### SUPPLIED INFORMATION
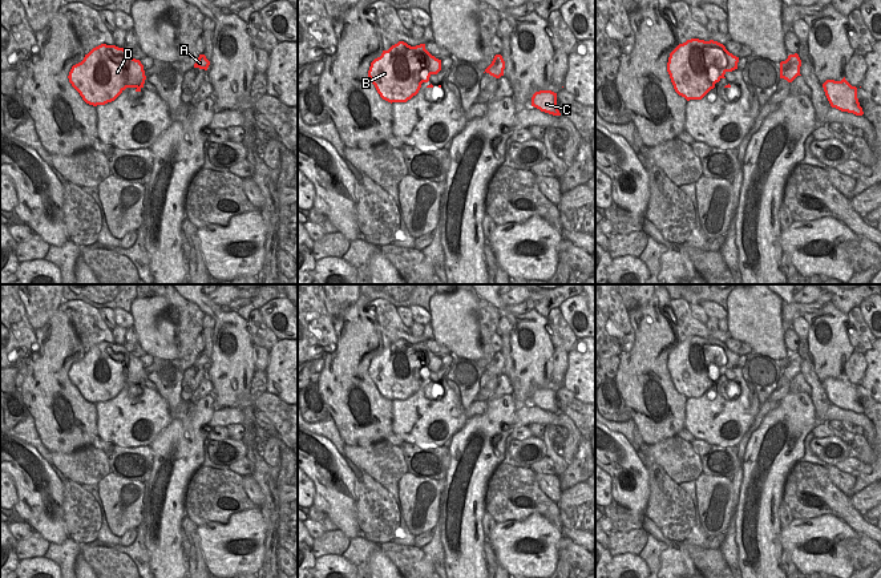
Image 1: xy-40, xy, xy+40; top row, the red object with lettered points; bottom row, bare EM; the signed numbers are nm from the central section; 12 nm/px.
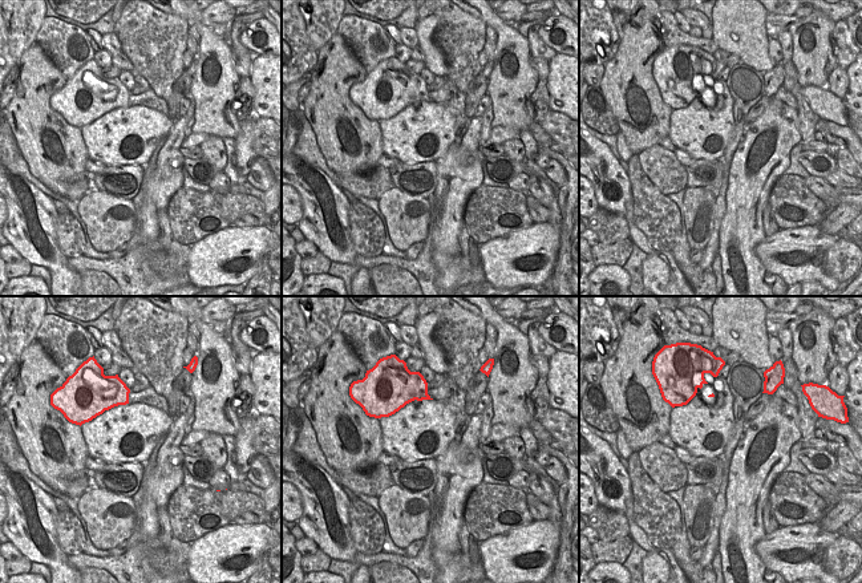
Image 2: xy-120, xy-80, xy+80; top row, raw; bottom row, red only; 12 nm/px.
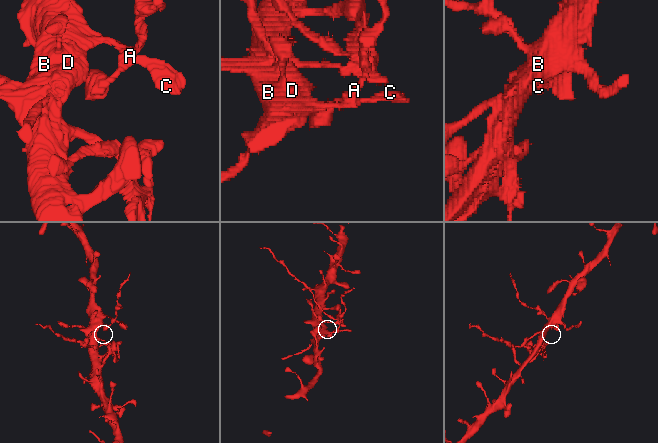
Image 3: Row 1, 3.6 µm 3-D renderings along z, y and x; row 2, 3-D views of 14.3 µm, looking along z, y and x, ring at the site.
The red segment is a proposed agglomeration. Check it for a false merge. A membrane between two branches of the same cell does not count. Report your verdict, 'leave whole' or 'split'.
split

### WHAT YOU HAVE TO DO
No line before the one with "The red segment" belongs in the answer; copy that line and the rest of the records exactly.

### YOUR SOLUTION
The red segment is a proposed agglomeration. Check it for a false merge. A membrane between two branches of the same cell does not count. Report your verdict, 'leave whole' or 'split'.
split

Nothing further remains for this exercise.